2. come tener conto di un’insopprimibile complessità umana senza giudicare moralmente il comportamento delle vittime in luoghi inumani come i lager? Hanna Kugler Weiss, sopravvissuta di Auschwitz, ha detto spesso nelle sue testimonianze che “non sempre furono i migliori a sopravvivere”. Non servono facili “giochi di immedesimazione” all’insegna del “tu che avresti fatto?” per confrontarci con quella zona grigia a cui l’uomo appartiene proprio nella sua libertà di agire in quanto essere umano. Anche i Kapo dei lager o i membri dei consigli ebraici e della polizia ebraica dei ghetti, per fare alcuni esempi, vanno considerati umani a pieno titolo, poiché in una situazione di oppressione e di violenza che non va né dimenticata né minimizzata (furono innanzitutto vittime) compirono o furono costretti a compiere scelte più o meno estreme, arginando il male oppure lasciandosene contaminare totalmente.

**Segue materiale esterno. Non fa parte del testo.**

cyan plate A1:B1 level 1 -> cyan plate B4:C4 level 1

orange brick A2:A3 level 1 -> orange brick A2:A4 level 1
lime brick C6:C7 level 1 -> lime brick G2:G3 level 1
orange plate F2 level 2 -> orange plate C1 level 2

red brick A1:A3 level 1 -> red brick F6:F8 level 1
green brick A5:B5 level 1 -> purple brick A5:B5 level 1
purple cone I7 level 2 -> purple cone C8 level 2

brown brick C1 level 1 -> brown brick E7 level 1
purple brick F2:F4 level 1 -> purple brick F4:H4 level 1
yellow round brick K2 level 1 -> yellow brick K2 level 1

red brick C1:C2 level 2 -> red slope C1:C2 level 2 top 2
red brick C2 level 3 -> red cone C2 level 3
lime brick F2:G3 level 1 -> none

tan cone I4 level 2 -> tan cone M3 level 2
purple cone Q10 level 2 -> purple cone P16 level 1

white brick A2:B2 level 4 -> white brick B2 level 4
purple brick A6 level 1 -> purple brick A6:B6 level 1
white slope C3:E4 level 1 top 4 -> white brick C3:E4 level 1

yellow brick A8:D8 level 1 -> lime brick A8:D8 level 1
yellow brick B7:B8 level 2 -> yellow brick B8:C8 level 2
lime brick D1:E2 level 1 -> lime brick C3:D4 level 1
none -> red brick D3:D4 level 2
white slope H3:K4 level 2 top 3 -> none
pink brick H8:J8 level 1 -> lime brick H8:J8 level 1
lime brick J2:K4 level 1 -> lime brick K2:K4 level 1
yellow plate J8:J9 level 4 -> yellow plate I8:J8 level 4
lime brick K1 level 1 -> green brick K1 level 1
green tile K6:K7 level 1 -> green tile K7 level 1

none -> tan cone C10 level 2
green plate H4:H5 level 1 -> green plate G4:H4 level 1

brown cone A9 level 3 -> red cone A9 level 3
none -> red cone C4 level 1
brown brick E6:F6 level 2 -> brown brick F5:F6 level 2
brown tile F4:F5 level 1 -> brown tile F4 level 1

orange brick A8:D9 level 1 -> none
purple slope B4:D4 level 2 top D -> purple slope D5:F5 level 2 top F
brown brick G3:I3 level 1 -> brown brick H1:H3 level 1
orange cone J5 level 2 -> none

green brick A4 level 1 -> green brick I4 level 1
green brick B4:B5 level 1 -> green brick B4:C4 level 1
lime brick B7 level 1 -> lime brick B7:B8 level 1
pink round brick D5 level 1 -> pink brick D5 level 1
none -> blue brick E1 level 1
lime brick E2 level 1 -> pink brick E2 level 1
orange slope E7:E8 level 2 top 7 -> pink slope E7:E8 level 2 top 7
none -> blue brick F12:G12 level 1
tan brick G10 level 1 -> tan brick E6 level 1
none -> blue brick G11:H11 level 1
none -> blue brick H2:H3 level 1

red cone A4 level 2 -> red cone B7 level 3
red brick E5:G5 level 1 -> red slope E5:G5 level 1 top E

Dal punto di vista dei carnefici, il focus del nostro ragionamento diventerà la Shoah, perché un genocidio su scala europea perpetrato in pochi mesi e nell’indifferenza generale, con un’organizzazione metodica e industriale che raggiunse nella camera a gas e nella distruzione di ogni traccia della vittima un punto di non ritorno nella storia dell’umanità, ci permette di cogliere quel lato umano del carnefice che sovverte drammaticamente i nostri schemi mentali. Perché se l’assassino efferato e crudele, il fucilatore di massa delle Einsatzgruppen per fare un esempio, non consente incertezze nel giudizio, i tanti Adolf Eichmann che pensarono e parteciparono allo sterminio senza macchiarsi le mani di sangue, senza “neanche” professarsi antisemiti o senza apparire di indole malvagia, ci rimandano un’immagine di noi stessi che ci sgomenta. Appunto perché umana. Furono uomini comuni (ma anche donne) quelle SS che riuscirono a scindere la loro vita da un lato in lavoro nei lager, tra brutalità e scene di morte, e dall’altro nella normalità quotidiana, a casa sul divano con i propri famigliari, il cane, la musica classica, che ci accomuna tutti. La banalità del male teorizzata da Hannah Arendt significa che questi uomini considerarono banale il crimine perpetrato, negandone la connotazione di male e rovesciando il sistema di valori che regge la convivenza tra le persone. I carnefici, come dichiarò il comandante di Treblinka Franz Stangl, non si sentivano disumani poiché ai loro occhi le vittime erano come “bestiame” o “carne in scatola”, era stato reciso ogni legame di appartenenza col genere umano. Stando lontani dalla tentazione superficiale di indurci a credere che in qualunque uomo o donna comune sonnecchi un potenziale carnefice, cercheremo invece di capire cosa faccia di un uomo uncarnefice quando si verificano determinate condizioni culturali e politiche.
In questo tentativo di stare rigorosamente ancorati alla narrazione storica del nazismo – senza laquale nulla si spiega – ma al contempo di ricondurre la tragedia della deportazione e della Shoah all’uomo e all’umano, cercheremo di stimolare i nostri studenti a formulare ipotesi interpretative e giudizi politici (oltre che morali) sull’adesione o, al contrario, sulla resistenza al male, per coerenza con il principio di educazione alla responsabilità individuale che regge tutta l’Attività di Educazione alla Memoria di cui il Comune di Rimini si occupa da oltre mezzo secolo.